Vladimir Nabokov wrote Bend Sinister after he moved to the United States in 1940. His family’s opposition to Leninist rule led them to flee the Soviet Union, and Nabokov largely grew up outside the country of his birth. Bend Sinister, although more political than many of his works, addresses questions of individualism in relationship to the state but also to authorial intent, a theme that later became central in his fiction. While the critique of Stalinism is hardly subtle, the novel also addresses the instability of the reader’s perception, thus undermining the initial impression of realism.

Krug, the protagonist, is an idealist who is forced to navigate a brutally real environment. Obsessed with images, he contemplates reflections of reality every place he looks, such as in a rain puddle at the novel’s beginning. Alternating impressions of light and dark sometimes match with and sometimes clash with the narrator’s emotional moods. At the outset, the narrator contemplates his wife’s recent death. Increasing alienation from the conformist society around him continues to affect his mood.

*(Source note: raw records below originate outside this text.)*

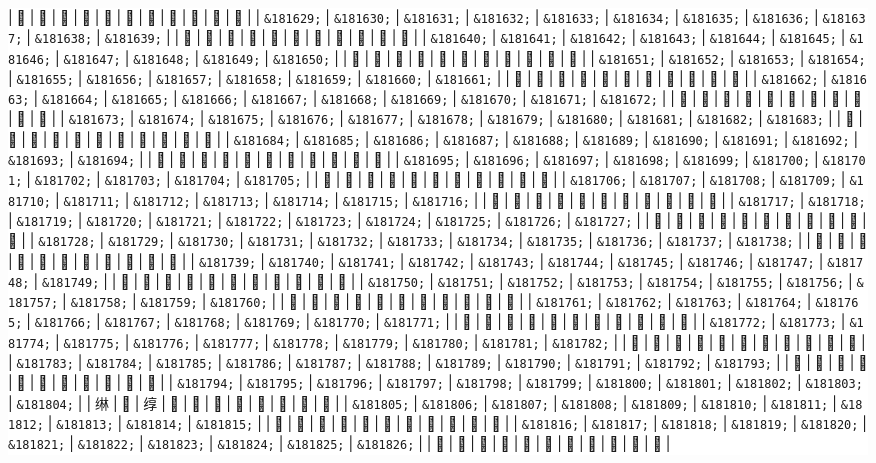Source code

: | &#181629; | &#181630; | &#181631; | &#181632; | &#181633; | &#181634; | &#181635; | &#181636; | &#181637; | &#181638; | &#181639; | 
| `&181629;` | `&181630;` | `&181631;` | `&181632;` | `&181633;` | `&181634;` | `&181635;` | `&181636;` | `&181637;` | `&181638;` | `&181639;` | 
| &#181640; | &#181641; | &#181642; | &#181643; | &#181644; | &#181645; | &#181646; | &#181647; | &#181648; | &#181649; | &#181650; | 
| `&181640;` | `&181641;` | `&181642;` | `&181643;` | `&181644;` | `&181645;` | `&181646;` | `&181647;` | `&181648;` | `&181649;` | `&181650;` | 
| &#181651; | &#181652; | &#181653; | &#181654; | &#181655; | &#181656; | &#181657; | &#181658; | &#181659; | &#181660; | &#181661; | 
| `&181651;` | `&181652;` | `&181653;` | `&181654;` | `&181655;` | `&181656;` | `&181657;` | `&181658;` | `&181659;` | `&181660;` | `&181661;` | 
| &#181662; | &#181663; | &#181664; | &#181665; | &#181666; | &#181667; | &#181668; | &#181669; | &#181670; | &#181671; | &#181672; | 
| `&181662;` | `&181663;` | `&181664;` | `&181665;` | `&181666;` | `&181667;` | `&181668;` | `&181669;` | `&181670;` | `&181671;` | `&181672;` | 
| &#181673; | &#181674; | &#181675; | &#181676; | &#181677; | &#181678; | &#181679; | &#181680; | &#181681; | &#181682; | &#181683; | 
| `&181673;` | `&181674;` | `&181675;` | `&181676;` | `&181677;` | `&181678;` | `&181679;` | `&181680;` | `&181681;` | `&181682;` | `&181683;` | 
| &#181684; | &#181685; | &#181686; | &#181687; | &#181688; | &#181689; | &#181690; | &#181691; | &#181692; | &#181693; | &#181694; | 
| `&181684;` | `&181685;` | `&181686;` | `&181687;` | `&181688;` | `&181689;` | `&181690;` | `&181691;` | `&181692;` | `&181693;` | `&181694;` | 
| &#181695; | &#181696; | &#181697; | &#181698; | &#181699; | &#181700; | &#181701; | &#181702; | &#181703; | &#181704; | &#181705; | 
| `&181695;` | `&181696;` | `&181697;` | `&181698;` | `&181699;` | `&181700;` | `&181701;` | `&181702;` | `&181703;` | `&181704;` | `&181705;` | 
| &#181706; | &#181707; | &#181708; | &#181709; | &#181710; | &#181711; | &#181712; | &#181713; | &#181714; | &#181715; | &#181716; | 
| `&181706;` | `&181707;` | `&181708;` | `&181709;` | `&181710;` | `&181711;` | `&181712;` | `&181713;` | `&181714;` | `&181715;` | `&181716;` | 
| &#181717; | &#181718; | &#181719; | &#181720; | &#181721; | &#181722; | &#181723; | &#181724; | &#181725; | &#181726; | &#181727; | 
| `&181717;` | `&181718;` | `&181719;` | `&181720;` | `&181721;` | `&181722;` | `&181723;` | `&181724;` | `&181725;` | `&181726;` | `&181727;` | 
| &#181728; | &#181729; | &#181730; | &#181731; | &#181732; | &#181733; | &#181734; | &#181735; | &#181736; | &#181737; | &#181738; | 
| `&181728;` | `&181729;` | `&181730;` | `&181731;` | `&181732;` | `&181733;` | `&181734;` | `&181735;` | `&181736;` | `&181737;` | `&181738;` | 
| &#181739; | &#181740; | &#181741; | &#181742; | &#181743; | &#181744; | &#181745; | &#181746; | &#181747; | &#181748; | &#181749; | 
| `&181739;` | `&181740;` | `&181741;` | `&181742;` | `&181743;` | `&181744;` | `&181745;` | `&181746;` | `&181747;` | `&181748;` | `&181749;` | 
| &#181750; | &#181751; | &#181752; | &#181753; | &#181754; | &#181755; | &#181756; | &#181757; | &#181758; | &#181759; | &#181760; | 
| `&181750;` | `&181751;` | `&181752;` | `&181753;` | `&181754;` | `&181755;` | `&181756;` | `&181757;` | `&181758;` | `&181759;` | `&181760;` | 
| &#181761; | &#181762; | &#181763; | &#181764; | &#181765; | &#181766; | &#181767; | &#181768; | &#181769; | &#181770; | &#181771; | 
| `&181761;` | `&181762;` | `&181763;` | `&181764;` | `&181765;` | `&181766;` | `&181767;` | `&181768;` | `&181769;` | `&181770;` | `&181771;` | 
| &#181772; | &#181773; | &#181774; | &#181775; | &#181776; | &#181777; | &#181778; | &#181779; | &#181780; | &#181781; | &#181782; | 
| `&181772;` | `&181773;` | `&181774;` | `&181775;` | `&181776;` | `&181777;` | `&181778;` | `&181779;` | `&181780;` | `&181781;` | `&181782;` | 
| &#181783; | &#181784; | &#181785; | &#181786; | &#181787; | &#181788; | &#181789; | &#181790; | &#181791; | &#181792; | &#181793; | 
| `&181783;` | `&181784;` | `&181785;` | `&181786;` | `&181787;` | `&181788;` | `&181789;` | `&181790;` | `&181791;` | `&181792;` | `&181793;` | 
| &#181794; | &#181795; | &#181796; | &#181797; | &#181798; | &#181799; | &#181800; | &#181801; | &#181802; | &#181803; | &#181804; | 
| `&181794;` | `&181795;` | `&181796;` | `&181797;` | `&181798;` | `&181799;` | `&181800;` | `&181801;` | `&181802;` | `&181803;` | `&181804;` | 
| &#181805; | &#181806; | &#181807; | &#181808; | &#181809; | &#181810; | &#181811; | &#181812; | &#181813; | &#181814; | &#181815; | 
| `&181805;` | `&181806;` | `&181807;` | `&181808;` | `&181809;` | `&181810;` | `&181811;` | `&181812;` | `&181813;` | `&181814;` | `&181815;` | 
| &#181816; | &#181817; | &#181818; | &#181819; | &#181820; | &#181821; | &#181822; | &#181823; | &#181824; | &#181825; | &#181826; | 
| `&181816;` | `&181817;` | `&181818;` | `&181819;` | `&181820;` | `&181821;` | `&181822;` | `&181823;` | `&181824;` | `&181825;` | `&181826;` | 
| &#181827; | &#181828; | &#181829; | &#181830; | &#181831; | &#181832; | &#181833; | &#181834; | &#181835; | &#181836; | &#181837; |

Believing himself above the political fray, he refuses to participate in state-endorsed propaganda. The fact that his friends are disappearing—probably killed or sent to labor camps—fails to awaken him to his own danger, because he understands his position to be apolitical. His refusal of one specific request to do a public reading from a text in which he does not believe, endorsing the importance of the “average” person, sets in motion a series of events that lead to his downfall. Krug’s determinedly naïve stance fails to account for his emotional attachment to and responsibility for his family. When his son is taken at the same time he is detained, Krug starts to wake up to his vulnerability and the danger in which his ostensible principles have placed those close to him. Unfortunately, the damage is done; the son dies and Krug goes mad.